→ **WORK TASK**:
Each line from the one containing "input signed [31:0]" through the end of the entries below must be output exactly; no other line belongs.

————

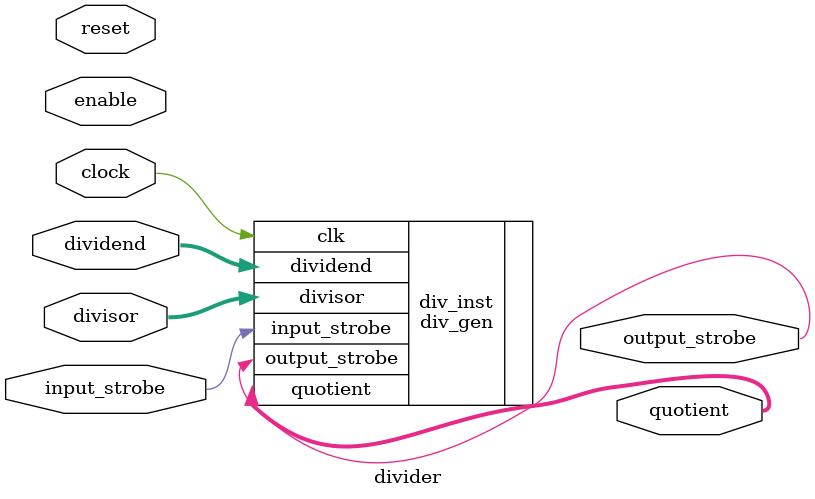
<source format=v>
`timescale 1ns / 1ps

module divider (
    input clock,
    input reset,
    input enable,

    input signed [31:0] dividend,
    input signed [23:0] divisor,
    input input_strobe,

    output signed [31:0] quotient,
    output output_strobe
);

div_gen div_inst (
    .clk(clock),
    .dividend(dividend),
    .divisor(divisor),
    .input_strobe(input_strobe),
    .output_strobe(output_strobe),
    .quotient(quotient)
);

// // --------old one---------------
// div_gen_v3_0 div_inst (
//     .clk(clock),
//     .dividend(dividend),
//     .divisor(divisor),
//     .quotient(quotient)
// );

// delayT #(.DATA_WIDTH(1), .DELAY(36)) out_inst (
//     .clock(clock),
//     .reset(reset),
//     .data_in(input_strobe),
//     .data_out(output_strobe)
// );

endmodule


</source>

————

→ **ANSWER SECTION**:
    input signed [31:0] dividend,
    input signed [23:0] divisor,
    input input_strobe,

    output signed [31:0] quotient,
    output output_strobe
);

div_gen div_inst (
    .clk(clock),
    .dividend(dividend),
    .divisor(divisor),
    .input_strobe(input_strobe),
    .output_strobe(output_strobe),
    .quotient(quotient)
);

// // --------old one---------------
// div_gen_v3_0 div_inst (
//     .clk(clock),
//     .dividend(dividend),
//     .divisor(divisor),
//     .quotient(quotient)
// );

// delayT #(.DATA_WIDTH(1), .DELAY(36)) out_inst (
//     .clock(clock),
//     .reset(reset),
//     .data_in(input_strobe),
//     .data_out(output_strobe)
// );

endmodule


</source>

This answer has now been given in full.